Tariq Woolen follows Richard Sherman
Carroll has welcomed the parallels between Woolen now and Sherman from his rookie season of 2011. The coach has even detailed them himself.
Carroll and general manager John Schneider drafted both in the fifth round. Both Sherman and Woolen were wide receivers in college, Sherman at Stanford, Woolen at Texas-San Antonio. Both are taller and have far longer arms than average NFL cornerbacks. Sherman became the prototype for a Seahawks cornerback under Carroll that the coach got back to this spring in Woolen, after a couple years of shorter, decisive D.J. Reed and 2021 rookie pick Tre Brown at corners.
In 2011, “we got banged around at corner, and there was a time where Richard was breaking in and starting to do his stuff, and there was a chance to make a call like ‘Hey, we can start him, give him his shot,’” Carroll said.
That was six games into Sherman’s rookie season.
Woolen got his shot immediately, starting from the first preseason game at Pittsburgh in August. He missed a tackle on one of his first NFL plays. Then he got suckered inside on a double move outside and allowed a Steelers touchdown to end his first pro drive that August night.
But unlike Sherman, Woolen was impressive from day one of training camp. Woolen stayed with the two fastest Seahawks receivers, U.S. Track & Field Golden Games sprinter DK Metcalf and former U.S. Track Olympic team member Marquise Goodwin, each day of camp. Woolen would not let Metcalf and Goodwin get past or around him.
Sherman in 2011?
“I went back to his camp reps, and I’m going to say it and let him be mad at me: His camp reps, his one-on-ones and stuff like that, it was up and down, and he didn’t look great,” Carroll said.

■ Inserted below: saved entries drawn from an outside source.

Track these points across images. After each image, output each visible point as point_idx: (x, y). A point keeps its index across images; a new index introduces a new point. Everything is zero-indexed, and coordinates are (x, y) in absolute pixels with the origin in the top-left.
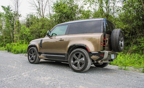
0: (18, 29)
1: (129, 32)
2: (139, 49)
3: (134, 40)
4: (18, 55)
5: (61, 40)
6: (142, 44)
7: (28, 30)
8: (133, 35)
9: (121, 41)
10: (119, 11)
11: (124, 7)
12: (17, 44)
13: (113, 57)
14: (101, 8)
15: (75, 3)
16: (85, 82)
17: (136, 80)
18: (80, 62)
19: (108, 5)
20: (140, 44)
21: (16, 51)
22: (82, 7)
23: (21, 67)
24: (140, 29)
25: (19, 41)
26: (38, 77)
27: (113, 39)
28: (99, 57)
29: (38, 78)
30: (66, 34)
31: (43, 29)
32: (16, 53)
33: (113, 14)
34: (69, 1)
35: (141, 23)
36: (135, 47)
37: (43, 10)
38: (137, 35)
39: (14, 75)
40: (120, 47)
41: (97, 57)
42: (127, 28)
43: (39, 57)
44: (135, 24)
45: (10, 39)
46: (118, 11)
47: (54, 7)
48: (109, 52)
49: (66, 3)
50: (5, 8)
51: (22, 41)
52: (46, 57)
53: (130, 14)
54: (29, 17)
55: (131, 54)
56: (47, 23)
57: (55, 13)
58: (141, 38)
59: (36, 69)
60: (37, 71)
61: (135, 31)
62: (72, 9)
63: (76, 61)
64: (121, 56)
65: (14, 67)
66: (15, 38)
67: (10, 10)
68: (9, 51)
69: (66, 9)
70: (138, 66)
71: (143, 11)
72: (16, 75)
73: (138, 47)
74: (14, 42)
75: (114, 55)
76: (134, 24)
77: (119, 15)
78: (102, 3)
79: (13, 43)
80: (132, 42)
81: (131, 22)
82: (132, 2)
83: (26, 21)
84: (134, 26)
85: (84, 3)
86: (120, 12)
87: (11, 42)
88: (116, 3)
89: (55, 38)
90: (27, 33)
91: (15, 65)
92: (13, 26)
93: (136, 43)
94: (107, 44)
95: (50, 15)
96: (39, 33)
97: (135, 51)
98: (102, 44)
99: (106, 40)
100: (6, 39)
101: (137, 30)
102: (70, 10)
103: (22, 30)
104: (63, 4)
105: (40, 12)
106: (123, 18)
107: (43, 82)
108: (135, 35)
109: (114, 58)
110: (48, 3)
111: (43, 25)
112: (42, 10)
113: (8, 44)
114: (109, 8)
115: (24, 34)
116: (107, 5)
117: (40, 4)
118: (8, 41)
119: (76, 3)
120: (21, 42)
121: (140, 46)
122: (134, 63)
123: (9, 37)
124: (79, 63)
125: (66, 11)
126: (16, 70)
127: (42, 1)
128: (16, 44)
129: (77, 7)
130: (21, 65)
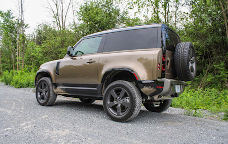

“But he had already kind of won me over as a guy, and as a competitor and all. It wasn’t the film that got him out there, it was really the person and the way he attacked stuff. I’m sure I’m back in good graces now.
“But that was a time, we were trying to uncover talent and we were trying to figure it out. And we had to take a shot at some guys, so that was one of them. He hadn’t put together just a great looking resume on film to that point, but his attitude and his competitiveness was really like, ‘Okay, let’s go see what he can do.’ So, shoot, the rest is history
Sherman has been tutoring Woolen since the summer. The Seahawks’ iconic All-Pro cornerback and charter member of the team’s “Legion of Boom” secondary that won a Super Bowl and came within a yard of winning a second was at practices during training camp. He was on the sidelines at the team’s annual mock-game scrimmage at Lumen Field in early August.

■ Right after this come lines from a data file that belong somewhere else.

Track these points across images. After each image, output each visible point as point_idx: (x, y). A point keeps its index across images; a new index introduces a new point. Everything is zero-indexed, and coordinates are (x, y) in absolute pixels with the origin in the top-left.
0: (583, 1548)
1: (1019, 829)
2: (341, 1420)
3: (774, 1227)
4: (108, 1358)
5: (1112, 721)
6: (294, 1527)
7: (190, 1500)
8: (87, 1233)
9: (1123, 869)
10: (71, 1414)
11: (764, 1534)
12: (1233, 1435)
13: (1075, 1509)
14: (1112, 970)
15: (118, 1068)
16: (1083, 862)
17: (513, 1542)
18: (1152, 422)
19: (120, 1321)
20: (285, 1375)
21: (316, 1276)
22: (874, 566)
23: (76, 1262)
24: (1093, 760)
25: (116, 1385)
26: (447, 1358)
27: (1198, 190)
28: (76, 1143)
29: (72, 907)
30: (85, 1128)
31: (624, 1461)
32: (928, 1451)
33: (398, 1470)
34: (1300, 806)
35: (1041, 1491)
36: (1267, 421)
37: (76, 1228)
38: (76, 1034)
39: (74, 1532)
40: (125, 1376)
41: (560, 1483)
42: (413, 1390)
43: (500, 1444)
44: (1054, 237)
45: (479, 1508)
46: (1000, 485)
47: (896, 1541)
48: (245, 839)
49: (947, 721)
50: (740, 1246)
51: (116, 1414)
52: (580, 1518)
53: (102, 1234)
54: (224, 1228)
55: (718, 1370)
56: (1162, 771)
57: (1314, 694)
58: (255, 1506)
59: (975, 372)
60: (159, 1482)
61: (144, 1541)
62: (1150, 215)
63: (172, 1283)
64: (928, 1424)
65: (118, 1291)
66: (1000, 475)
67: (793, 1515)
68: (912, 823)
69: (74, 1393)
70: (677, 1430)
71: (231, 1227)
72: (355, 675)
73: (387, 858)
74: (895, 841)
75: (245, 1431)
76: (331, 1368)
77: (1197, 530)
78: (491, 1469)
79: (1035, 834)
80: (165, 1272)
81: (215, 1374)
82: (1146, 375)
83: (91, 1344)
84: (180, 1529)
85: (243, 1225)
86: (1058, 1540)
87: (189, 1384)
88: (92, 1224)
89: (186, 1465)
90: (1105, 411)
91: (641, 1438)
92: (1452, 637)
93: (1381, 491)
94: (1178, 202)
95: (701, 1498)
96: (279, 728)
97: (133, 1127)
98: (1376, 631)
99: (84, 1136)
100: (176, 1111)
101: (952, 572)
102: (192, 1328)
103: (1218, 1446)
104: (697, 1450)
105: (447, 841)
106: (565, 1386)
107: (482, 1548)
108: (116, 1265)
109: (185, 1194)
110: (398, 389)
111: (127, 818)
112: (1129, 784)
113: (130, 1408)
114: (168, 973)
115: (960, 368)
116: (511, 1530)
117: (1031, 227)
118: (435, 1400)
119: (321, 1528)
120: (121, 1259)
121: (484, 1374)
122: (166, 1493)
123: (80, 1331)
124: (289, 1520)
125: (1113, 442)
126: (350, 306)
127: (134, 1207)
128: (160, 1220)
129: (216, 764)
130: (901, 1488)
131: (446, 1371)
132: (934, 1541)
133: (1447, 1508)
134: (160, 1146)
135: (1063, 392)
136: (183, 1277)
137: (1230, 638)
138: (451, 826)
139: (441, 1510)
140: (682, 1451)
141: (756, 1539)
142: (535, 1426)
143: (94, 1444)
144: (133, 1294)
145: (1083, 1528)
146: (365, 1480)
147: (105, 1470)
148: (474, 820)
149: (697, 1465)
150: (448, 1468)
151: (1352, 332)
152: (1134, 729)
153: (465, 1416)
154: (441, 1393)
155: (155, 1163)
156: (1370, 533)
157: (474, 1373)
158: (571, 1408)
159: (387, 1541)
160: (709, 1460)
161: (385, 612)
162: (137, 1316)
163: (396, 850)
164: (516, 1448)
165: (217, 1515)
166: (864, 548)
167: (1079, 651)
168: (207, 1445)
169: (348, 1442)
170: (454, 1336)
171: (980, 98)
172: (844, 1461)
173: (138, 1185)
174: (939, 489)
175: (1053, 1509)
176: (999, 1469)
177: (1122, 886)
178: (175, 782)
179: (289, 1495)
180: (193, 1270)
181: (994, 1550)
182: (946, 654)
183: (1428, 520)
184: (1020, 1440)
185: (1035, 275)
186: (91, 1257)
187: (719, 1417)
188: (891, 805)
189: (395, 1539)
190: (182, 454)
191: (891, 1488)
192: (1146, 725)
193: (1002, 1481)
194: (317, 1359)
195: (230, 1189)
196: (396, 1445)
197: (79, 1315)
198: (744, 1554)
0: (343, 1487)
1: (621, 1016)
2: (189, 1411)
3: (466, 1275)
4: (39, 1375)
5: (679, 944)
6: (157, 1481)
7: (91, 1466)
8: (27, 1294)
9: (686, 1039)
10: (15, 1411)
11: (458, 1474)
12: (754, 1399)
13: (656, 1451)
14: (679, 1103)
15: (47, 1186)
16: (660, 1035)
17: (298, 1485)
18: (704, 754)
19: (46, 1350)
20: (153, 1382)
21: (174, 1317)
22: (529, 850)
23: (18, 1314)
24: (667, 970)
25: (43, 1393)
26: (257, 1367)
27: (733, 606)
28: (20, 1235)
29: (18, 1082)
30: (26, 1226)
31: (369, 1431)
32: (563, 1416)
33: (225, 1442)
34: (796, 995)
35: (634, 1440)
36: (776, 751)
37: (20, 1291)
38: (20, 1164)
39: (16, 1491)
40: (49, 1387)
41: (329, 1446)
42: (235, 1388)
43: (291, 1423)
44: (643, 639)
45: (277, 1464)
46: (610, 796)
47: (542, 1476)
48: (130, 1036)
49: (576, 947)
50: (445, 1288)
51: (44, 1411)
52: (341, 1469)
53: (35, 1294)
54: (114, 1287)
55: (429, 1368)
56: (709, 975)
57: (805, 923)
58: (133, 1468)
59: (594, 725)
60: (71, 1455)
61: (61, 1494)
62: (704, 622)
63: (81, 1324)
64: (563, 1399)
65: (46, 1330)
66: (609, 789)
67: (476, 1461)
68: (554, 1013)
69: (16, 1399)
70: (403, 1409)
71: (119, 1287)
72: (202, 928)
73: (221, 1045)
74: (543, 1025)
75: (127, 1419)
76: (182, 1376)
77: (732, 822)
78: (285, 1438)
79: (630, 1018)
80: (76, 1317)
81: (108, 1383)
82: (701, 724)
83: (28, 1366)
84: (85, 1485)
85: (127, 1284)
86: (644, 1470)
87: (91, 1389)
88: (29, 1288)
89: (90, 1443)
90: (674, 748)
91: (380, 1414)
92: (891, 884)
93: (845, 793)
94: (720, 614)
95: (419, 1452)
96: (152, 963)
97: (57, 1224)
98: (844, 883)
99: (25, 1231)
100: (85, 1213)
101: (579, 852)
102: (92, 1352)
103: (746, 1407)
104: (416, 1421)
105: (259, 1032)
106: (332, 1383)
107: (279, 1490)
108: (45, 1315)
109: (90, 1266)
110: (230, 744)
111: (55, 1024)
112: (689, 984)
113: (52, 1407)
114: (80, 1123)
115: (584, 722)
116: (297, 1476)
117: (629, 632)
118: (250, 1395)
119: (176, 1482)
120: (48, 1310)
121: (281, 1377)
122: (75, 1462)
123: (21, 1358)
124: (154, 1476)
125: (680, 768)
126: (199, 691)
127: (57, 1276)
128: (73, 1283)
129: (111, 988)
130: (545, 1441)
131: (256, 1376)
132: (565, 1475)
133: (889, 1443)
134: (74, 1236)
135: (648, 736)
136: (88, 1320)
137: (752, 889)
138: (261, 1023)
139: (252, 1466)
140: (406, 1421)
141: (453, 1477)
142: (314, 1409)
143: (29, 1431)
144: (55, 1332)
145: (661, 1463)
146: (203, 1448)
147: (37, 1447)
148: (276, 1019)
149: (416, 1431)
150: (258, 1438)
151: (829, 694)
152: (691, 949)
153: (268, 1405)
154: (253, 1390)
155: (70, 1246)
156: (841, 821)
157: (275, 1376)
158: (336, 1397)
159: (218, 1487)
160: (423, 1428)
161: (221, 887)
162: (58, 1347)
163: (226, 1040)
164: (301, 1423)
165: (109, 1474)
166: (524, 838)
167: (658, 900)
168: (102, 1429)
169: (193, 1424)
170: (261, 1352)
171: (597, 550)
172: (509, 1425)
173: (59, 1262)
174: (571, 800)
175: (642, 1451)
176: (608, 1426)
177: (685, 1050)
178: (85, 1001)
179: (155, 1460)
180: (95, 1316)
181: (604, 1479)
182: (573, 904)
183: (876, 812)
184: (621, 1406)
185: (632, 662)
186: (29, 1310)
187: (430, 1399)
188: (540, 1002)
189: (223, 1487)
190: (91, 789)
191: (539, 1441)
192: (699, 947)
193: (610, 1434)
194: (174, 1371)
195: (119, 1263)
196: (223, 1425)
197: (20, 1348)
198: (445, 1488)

Woolen’s next Sherman act: the deke
Sherman is now an analyst for Amazon Prime’s telecasts of Thursday night games. He also has been a consultant, to use Carroll’s word, into this season.
The next evolution in Woolen’s game to mimick Sherman’s early Seahawks career: baiting quarterbacks to throw to him when he looks disinterested. Sherman turned that into art by the mid-2010s.
But Brady this weekend is the last guy in the NFL who’s likely to fall for that.
“This guy has seen everything. There’s not a whole lot that you can disguise from him, but you have to continue to work that way,” Hurtt said of his Seahawks defense that’s been the NFL’s best during the team’s four-game winning streak.
“We have to play smart like we’ve been doing. Obviously, we have to change up some looks and things like that. If we can catch him off guard, that would be great.
“But like I said, this guy has played a lot of football. ‘The GOAT’; everybody says that. This guy is the best, so you have to work to that and look forward to the challenge.”